§ WRITTEN TASK: Reproduce the text of the items below, substituting "Dodge" for every occurrence of "Chrysler" and leaving all else unchanged.

§ DATA RECORDS:

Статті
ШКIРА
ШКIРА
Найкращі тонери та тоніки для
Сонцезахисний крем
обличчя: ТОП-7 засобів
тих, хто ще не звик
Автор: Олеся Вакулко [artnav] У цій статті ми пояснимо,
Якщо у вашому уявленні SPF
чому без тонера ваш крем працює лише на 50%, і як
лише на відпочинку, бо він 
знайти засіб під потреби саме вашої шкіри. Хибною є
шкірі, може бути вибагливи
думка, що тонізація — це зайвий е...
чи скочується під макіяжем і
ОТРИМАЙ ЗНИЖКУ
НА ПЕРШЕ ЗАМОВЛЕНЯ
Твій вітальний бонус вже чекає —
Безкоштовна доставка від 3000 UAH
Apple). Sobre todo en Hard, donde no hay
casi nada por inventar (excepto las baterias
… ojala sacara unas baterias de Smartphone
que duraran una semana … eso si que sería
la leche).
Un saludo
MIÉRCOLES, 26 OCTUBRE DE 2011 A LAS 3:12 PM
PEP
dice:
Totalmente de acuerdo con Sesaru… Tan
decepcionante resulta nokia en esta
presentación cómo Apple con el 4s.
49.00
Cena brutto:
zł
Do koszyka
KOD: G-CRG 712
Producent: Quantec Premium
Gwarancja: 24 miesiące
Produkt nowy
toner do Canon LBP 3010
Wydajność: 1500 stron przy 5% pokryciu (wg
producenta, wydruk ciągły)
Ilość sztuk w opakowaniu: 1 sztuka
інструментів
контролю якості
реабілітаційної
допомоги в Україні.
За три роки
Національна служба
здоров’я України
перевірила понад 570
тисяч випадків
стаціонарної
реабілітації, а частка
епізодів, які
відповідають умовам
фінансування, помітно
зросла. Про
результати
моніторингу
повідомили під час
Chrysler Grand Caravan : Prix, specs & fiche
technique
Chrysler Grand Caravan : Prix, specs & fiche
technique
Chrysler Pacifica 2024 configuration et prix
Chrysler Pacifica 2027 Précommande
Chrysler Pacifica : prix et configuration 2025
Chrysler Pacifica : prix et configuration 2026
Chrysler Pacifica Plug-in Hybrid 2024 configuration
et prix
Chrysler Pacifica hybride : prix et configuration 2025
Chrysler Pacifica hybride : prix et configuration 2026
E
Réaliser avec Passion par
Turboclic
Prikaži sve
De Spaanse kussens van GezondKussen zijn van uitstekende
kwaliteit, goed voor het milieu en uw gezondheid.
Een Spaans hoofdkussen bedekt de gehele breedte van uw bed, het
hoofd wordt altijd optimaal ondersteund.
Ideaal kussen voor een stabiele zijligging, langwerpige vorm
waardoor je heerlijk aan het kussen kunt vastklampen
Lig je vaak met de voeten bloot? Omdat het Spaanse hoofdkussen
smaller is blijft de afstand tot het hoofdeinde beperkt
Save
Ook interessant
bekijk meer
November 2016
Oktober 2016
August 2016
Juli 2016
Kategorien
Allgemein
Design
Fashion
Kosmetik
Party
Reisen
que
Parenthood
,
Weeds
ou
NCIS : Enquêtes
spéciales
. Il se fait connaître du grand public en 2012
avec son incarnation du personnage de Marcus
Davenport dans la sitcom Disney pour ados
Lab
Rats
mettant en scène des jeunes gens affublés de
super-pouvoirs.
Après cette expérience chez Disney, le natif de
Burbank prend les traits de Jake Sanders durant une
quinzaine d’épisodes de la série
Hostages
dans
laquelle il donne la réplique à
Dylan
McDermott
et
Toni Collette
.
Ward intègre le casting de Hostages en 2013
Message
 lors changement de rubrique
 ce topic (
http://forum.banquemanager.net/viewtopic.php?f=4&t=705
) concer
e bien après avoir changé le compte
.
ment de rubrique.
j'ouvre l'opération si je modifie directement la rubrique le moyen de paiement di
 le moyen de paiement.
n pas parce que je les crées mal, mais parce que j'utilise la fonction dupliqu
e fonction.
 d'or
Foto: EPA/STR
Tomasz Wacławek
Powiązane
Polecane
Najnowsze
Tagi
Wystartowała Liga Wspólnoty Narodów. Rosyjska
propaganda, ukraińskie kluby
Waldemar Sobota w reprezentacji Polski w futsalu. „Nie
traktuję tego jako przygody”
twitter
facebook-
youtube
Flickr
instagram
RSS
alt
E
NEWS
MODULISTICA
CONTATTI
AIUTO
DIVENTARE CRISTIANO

§ TASK RESPONSE:
Статті
ШКIРА
ШКIРА
Найкращі тонери та тоніки для
Сонцезахисний крем
обличчя: ТОП-7 засобів
тих, хто ще не звик
Автор: Олеся Вакулко [artnav] У цій статті ми пояснимо,
Якщо у вашому уявленні SPF
чому без тонера ваш крем працює лише на 50%, і як
лише на відпочинку, бо він 
знайти засіб під потреби саме вашої шкіри. Хибною є
шкірі, може бути вибагливи
думка, що тонізація — це зайвий е...
чи скочується під макіяжем і
ОТРИМАЙ ЗНИЖКУ
НА ПЕРШЕ ЗАМОВЛЕНЯ
Твій вітальний бонус вже чекає —
Безкоштовна доставка від 3000 UAH
Apple). Sobre todo en Hard, donde no hay
casi nada por inventar (excepto las baterias
… ojala sacara unas baterias de Smartphone
que duraran una semana … eso si que sería
la leche).
Un saludo
MIÉRCOLES, 26 OCTUBRE DE 2011 A LAS 3:12 PM
PEP
dice:
Totalmente de acuerdo con Sesaru… Tan
decepcionante resulta nokia en esta
presentación cómo Apple con el 4s.
49.00
Cena brutto:
zł
Do koszyka
KOD: G-CRG 712
Producent: Quantec Premium
Gwarancja: 24 miesiące
Produkt nowy
toner do Canon LBP 3010
Wydajność: 1500 stron przy 5% pokryciu (wg
producenta, wydruk ciągły)
Ilość sztuk w opakowaniu: 1 sztuka
інструментів
контролю якості
реабілітаційної
допомоги в Україні.
За три роки
Національна служба
здоров’я України
перевірила понад 570
тисяч випадків
стаціонарної
реабілітації, а частка
епізодів, які
відповідають умовам
фінансування, помітно
зросла. Про
результати
моніторингу
повідомили під час
Dodge Grand Caravan : Prix, specs & fiche
technique
Dodge Grand Caravan : Prix, specs & fiche
technique
Dodge Pacifica 2024 configuration et prix
Dodge Pacifica 2027 Précommande
Dodge Pacifica : prix et configuration 2025
Dodge Pacifica : prix et configuration 2026
Dodge Pacifica Plug-in Hybrid 2024 configuration
et prix
Dodge Pacifica hybride : prix et configuration 2025
Dodge Pacifica hybride : prix et configuration 2026
E
Réaliser avec Passion par
Turboclic
Prikaži sve
De Spaanse kussens van GezondKussen zijn van uitstekende
kwaliteit, goed voor het milieu en uw gezondheid.
Een Spaans hoofdkussen bedekt de gehele breedte van uw bed, het
hoofd wordt altijd optimaal ondersteund.
Ideaal kussen voor een stabiele zijligging, langwerpige vorm
waardoor je heerlijk aan het kussen kunt vastklampen
Lig je vaak met de voeten bloot? Omdat het Spaanse hoofdkussen
smaller is blijft de afstand tot het hoofdeinde beperkt
Save
Ook interessant
bekijk meer
November 2016
Oktober 2016
August 2016
Juli 2016
Kategorien
Allgemein
Design
Fashion
Kosmetik
Party
Reisen
que
Parenthood
,
Weeds
ou
NCIS : Enquêtes
spéciales
. Il se fait connaître du grand public en 2012
avec son incarnation du personnage de Marcus
Davenport dans la sitcom Disney pour ados
Lab
Rats
mettant en scène des jeunes gens affublés de
super-pouvoirs.
Après cette expérience chez Disney, le natif de
Burbank prend les traits de Jake Sanders durant une
quinzaine d’épisodes de la série
Hostages
dans
laquelle il donne la réplique à
Dylan
McDermott
et
Toni Collette
.
Ward intègre le casting de Hostages en 2013
Message
 lors changement de rubrique
 ce topic (
http://forum.banquemanager.net/viewtopic.php?f=4&t=705
) concer
e bien après avoir changé le compte
.
ment de rubrique.
j'ouvre l'opération si je modifie directement la rubrique le moyen de paiement di
 le moyen de paiement.
n pas parce que je les crées mal, mais parce que j'utilise la fonction dupliqu
e fonction.
 d'or
Foto: EPA/STR
Tomasz Wacławek
Powiązane
Polecane
Najnowsze
Tagi
Wystartowała Liga Wspólnoty Narodów. Rosyjska
propaganda, ukraińskie kluby
Waldemar Sobota w reprezentacji Polski w futsalu. „Nie
traktuję tego jako przygody”
twitter
facebook-
youtube
Flickr
instagram
RSS
alt
E
NEWS
MODULISTICA
CONTATTI
AIUTO
DIVENTARE CRISTIANO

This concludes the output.